Dans son essai sur le mot d’esprit Freud a
longuement tâtonné avant de proposer une théorie qui propose de faire du trait
d’esprit une économie psychique. Bien qu’il distingue de façon maladroite et
obscure entre rire, spirituel, comique et humour, sans que l’on sache bien
pourquoi, il donne dans sa conférence de 1927 à l’humour la même fonction
psychique : « Il n’y a aucun
doute, l’essence de l’humour consiste à économiser les affects que la situation
devrait occasionner, et à se dégager par une plaisanterie de la possibilité de
telles extériorisations affectives. » (p. 323) L’humour et sa
conséquence, le rire, sont ainsi un moyen de décharger la tension occasionnée
par les angoisses que génère l’environnement, et les risques d’agression, ce
que Freud appelle les offenses, que constituent potentiellement toute relation.
La nouveauté, en 1927, vient davantage de
la convocation du « moi » qui est déjà le propos principal de Freud
dans Le créateur littéraire et la fantaisie (1907), communication présentée avec pertinence au début du même
recueil : « Le caractère
grandiose est manifestement lié au triomphe du narcissisme, à l’invulnérabilité
victorieusement affirmée du moi. Le moi se refuse à se laisser offenser,
contraindre à la souffrance par les occasions qui se rencontrent dans la
réalité ; il maintient fermement que les traumatismes issus du monde
extérieur ne peuvent l’atteindre ; davantage : il montre qu’ils ne
sont pour lui que matière à gain de plaisir. » (p. 323) Certes, la
valeur cathartique de l’humour est évidente, mais plus encore le rire est une
façon de diminuer les tensions sociales en lui substituant l’intimité engendrée
par le rire : si nous partageons les mêmes sentiments, alors nous
supprimons les tensions potentielles engendrées par les risques de toute communication.
Partager des angoisses, vider une offense de son contenu, ce n’est pas les supprimer
mais lever le danger qu’elles constituent, les désactiver.

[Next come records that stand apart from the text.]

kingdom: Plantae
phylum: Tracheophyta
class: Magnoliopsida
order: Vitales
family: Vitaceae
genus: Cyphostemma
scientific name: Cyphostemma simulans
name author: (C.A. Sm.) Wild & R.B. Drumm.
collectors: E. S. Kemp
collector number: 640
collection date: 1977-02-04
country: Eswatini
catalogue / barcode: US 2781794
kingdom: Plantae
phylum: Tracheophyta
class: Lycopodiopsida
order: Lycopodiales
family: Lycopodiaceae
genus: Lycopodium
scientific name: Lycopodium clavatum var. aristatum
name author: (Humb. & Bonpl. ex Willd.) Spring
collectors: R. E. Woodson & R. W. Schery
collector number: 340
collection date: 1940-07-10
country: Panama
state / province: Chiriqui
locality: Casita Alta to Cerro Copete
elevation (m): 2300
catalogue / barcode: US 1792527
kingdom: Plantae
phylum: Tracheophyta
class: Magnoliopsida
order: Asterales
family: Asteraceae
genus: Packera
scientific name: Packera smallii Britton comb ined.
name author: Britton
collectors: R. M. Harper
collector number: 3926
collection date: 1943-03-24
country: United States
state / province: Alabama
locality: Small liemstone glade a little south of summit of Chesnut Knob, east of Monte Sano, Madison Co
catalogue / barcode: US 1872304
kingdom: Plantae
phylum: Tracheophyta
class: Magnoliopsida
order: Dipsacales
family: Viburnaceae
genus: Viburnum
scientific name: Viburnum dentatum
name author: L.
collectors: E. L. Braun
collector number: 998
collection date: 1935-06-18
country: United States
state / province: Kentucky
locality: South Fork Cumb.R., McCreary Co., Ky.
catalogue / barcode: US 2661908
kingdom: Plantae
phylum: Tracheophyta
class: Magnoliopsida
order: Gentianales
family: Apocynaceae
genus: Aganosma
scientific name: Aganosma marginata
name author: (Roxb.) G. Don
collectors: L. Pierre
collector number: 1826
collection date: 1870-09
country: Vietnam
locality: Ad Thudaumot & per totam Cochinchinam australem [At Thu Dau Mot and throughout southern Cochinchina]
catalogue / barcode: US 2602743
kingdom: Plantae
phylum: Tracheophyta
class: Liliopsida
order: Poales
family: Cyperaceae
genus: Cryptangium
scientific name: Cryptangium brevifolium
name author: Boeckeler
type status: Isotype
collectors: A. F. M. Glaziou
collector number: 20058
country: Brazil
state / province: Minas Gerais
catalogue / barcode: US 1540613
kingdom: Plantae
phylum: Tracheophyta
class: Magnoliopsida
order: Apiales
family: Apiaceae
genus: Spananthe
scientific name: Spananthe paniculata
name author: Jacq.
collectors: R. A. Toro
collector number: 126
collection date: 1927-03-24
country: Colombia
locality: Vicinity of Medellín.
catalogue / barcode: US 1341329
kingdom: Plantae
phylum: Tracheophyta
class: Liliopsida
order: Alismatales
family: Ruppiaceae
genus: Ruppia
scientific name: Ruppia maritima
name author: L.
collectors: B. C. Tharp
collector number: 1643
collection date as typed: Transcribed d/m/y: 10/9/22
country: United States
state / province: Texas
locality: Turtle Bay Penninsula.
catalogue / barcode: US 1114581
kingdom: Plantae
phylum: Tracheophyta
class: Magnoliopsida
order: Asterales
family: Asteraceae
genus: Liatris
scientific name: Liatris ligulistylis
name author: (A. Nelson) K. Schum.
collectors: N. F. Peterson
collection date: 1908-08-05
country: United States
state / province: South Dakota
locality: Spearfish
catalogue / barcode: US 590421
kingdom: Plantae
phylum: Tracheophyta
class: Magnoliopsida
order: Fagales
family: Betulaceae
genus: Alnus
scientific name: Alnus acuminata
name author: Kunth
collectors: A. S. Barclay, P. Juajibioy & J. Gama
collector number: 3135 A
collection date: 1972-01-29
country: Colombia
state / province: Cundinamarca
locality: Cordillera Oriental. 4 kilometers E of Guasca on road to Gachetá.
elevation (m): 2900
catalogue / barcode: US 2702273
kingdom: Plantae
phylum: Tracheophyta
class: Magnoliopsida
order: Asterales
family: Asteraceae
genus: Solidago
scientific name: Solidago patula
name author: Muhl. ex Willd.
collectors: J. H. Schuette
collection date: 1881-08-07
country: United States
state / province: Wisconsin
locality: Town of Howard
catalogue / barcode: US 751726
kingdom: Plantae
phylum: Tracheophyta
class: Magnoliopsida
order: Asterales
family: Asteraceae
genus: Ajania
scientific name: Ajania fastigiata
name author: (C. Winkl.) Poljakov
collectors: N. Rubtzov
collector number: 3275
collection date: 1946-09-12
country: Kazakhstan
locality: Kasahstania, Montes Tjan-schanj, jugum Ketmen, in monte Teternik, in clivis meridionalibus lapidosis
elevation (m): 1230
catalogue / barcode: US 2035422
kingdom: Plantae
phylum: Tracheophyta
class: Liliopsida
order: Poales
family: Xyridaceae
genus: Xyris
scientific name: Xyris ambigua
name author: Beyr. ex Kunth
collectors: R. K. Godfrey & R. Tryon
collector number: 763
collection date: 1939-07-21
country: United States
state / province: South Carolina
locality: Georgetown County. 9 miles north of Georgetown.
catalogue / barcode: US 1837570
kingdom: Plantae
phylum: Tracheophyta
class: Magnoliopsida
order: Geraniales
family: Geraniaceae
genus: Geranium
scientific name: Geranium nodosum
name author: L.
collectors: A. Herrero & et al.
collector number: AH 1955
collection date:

La conclusion de Freud, obnubilé par son
principe d’économie ne porte rétrospectivement pas bien loin : « Il veut dire : ‘‘Regarde, voilà donc le
monde qui paraît si dangereux. Un jeu d’enfant, tout juste bon à faire l’objet
d’une plaisanterie’’. » (p. 328). En d’autres termes, selon les mots
postérieurs du surréaliste Achile Chavée (et sans doute lecteur de Freud) :
« l’humour (noir) est la politesse du désespoir. » En effet, la
fonction réassurante de l’humour est double puisqu’elle désactive l’angoisse qui
nous écrase par un rire qui la nie tout en nous rapprochant de nos congénères. Au-delà,
et c’est sans doute la fonction que l’humour partage le plus profondément avec le
jeu, ce dernier affirme que l’homme n’est complètement humain que par sa
capacité à échapper à l’instinct, donc à dénoncer par l’esprit les angoisses dont
celui-là même (cet esprit qui nous autorise justement la prescience du danger)
s’accable. Mal et remède du mal, l’esprit et le langage qui le traduit et le
réalise – littéralement le mot d’esprit – permet de s’affranchir des peurs
incommensurables que cette capacité d’anticipation fait naître.
Or Freud l’a compris, la psychanalyse est
toute entière contenu dans ce hiatus, cette aptitude à générer des angoisses
qui n’existent que pour nous et dont nous sommes la seule solution. Ainsi le
mot d’esprit, comme le jeu, permet de compenser l’angoisse par le fantasme, la
souffrance par le plaisir, celui de devenir l’acteur de notre joie, cette
manifestation de notre libération des peurs qui nous étreignent, celles d’un
environnement hostile ou du « ça » tapi en nous.
Une réflexion plus convaincante et stimulante
que l’ouvrage préparatoire et laborieux dont elle tirée, sans être complètement
aboutie.
« L’humour » [1927] de Sigmund
Freud in L’inquiétante étrangeté et
autres essais, Gallimard 1985, pages 319-328, 8.10 €.